- **Job**
Pull out the text read from each of the rows below, keeping every line as it stands, and leave the pictures out of your answer.

- **Available records**
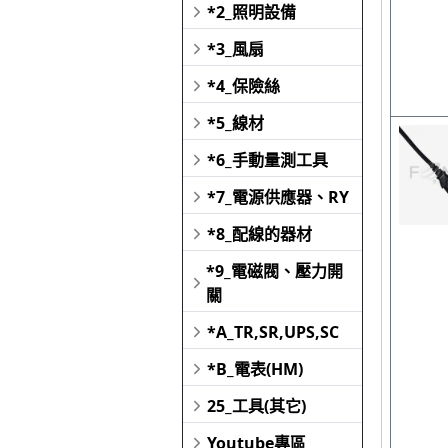
*2_照明設備
*3_風扇
*4_保險絲
*5_線材
*6_手動量測工具
*7_電源供應器、RY
*8_配線的器材
*9_電磁閥、壓力開
關
*A_TR,SR,UPS,SC
*B_電表(HM)
25_工具(其它)
Youtube專區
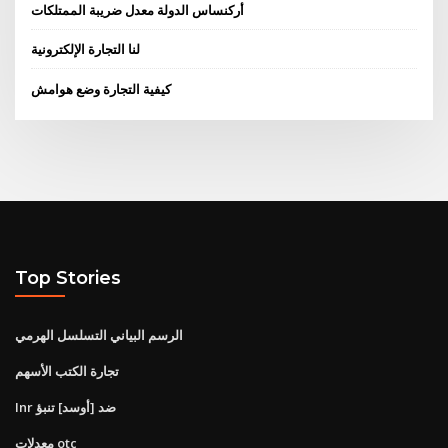
أركنساس الدولة معدل ضريبة الممتلكات
لنا التجارة الإلكترونية
كيفية التجارة وضع هوامش
Top Stories
الرسم البياني التسلسل الهرمي
تجارة الكتب الأسهم
Inr ضد [أوسد] تنبؤ
معدلات otc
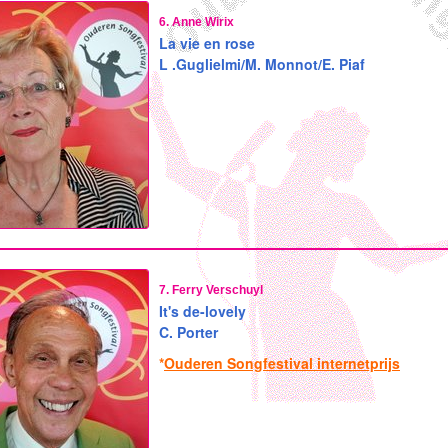
6. Anne Wirix
La vie en rose
L .Guglielmi/M. Monnot/E. Piaf
7. Ferry Verschuyl
It's de-lovely
C. Porter
*
Ouderen Songfestival internetprijs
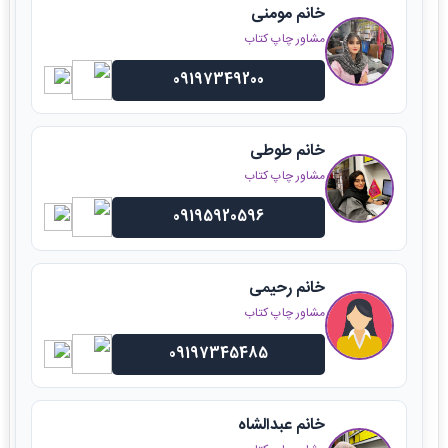
خانم مومنی
مشاور چاپ کتاب
09197349200
خانم طوطی
مشاور چاپ کتاب
09195920596
خانم رحیمی
مشاور چاپ کتاب
09197345485
خانم عبدالشاه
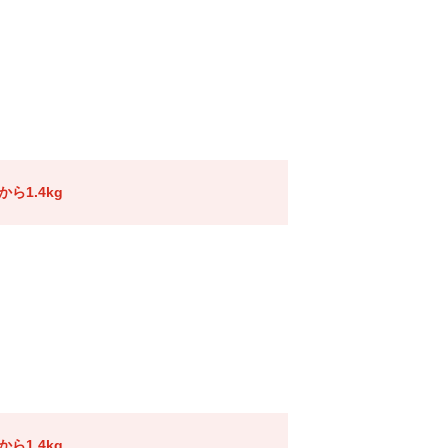
ら1.4kg
ら1.4kg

- **Solution to the problem**
*2_照明設備
*3_風扇
*4_保險絲
*5_線材
*6_手動量測工具
*7_電源供應器、RY
*8_配線的器材
*9_電磁閥、壓力開
關
*A_TR,SR,UPS,SC
*B_電表(HM)
25_工具(其它)
Youtube專區
أركنساس الدولة معدل ضريبة الممتلكات
لنا التجارة الإلكترونية
كيفية التجارة وضع هوامش
Top Stories
الرسم البياني التسلسل الهرمي
تجارة الكتب الأسهم
Inr ضد [أوسد] تنبؤ
معدلات otc
6. Anne Wirix
La vie en rose
L .Guglielmi/M. Monnot/E. Piaf
7. Ferry Verschuyl
It's de-lovely
C. Porter
*
Ouderen Songfestival internetprijs
خانم مومنی
مشاور چاپ کتاب
09197349200
خانم طوطی
مشاور چاپ کتاب
09195920596
خانم رحیمی
مشاور چاپ کتاب
09197345485
خانم عبدالشاه
ら1.4kg
ら1.4kg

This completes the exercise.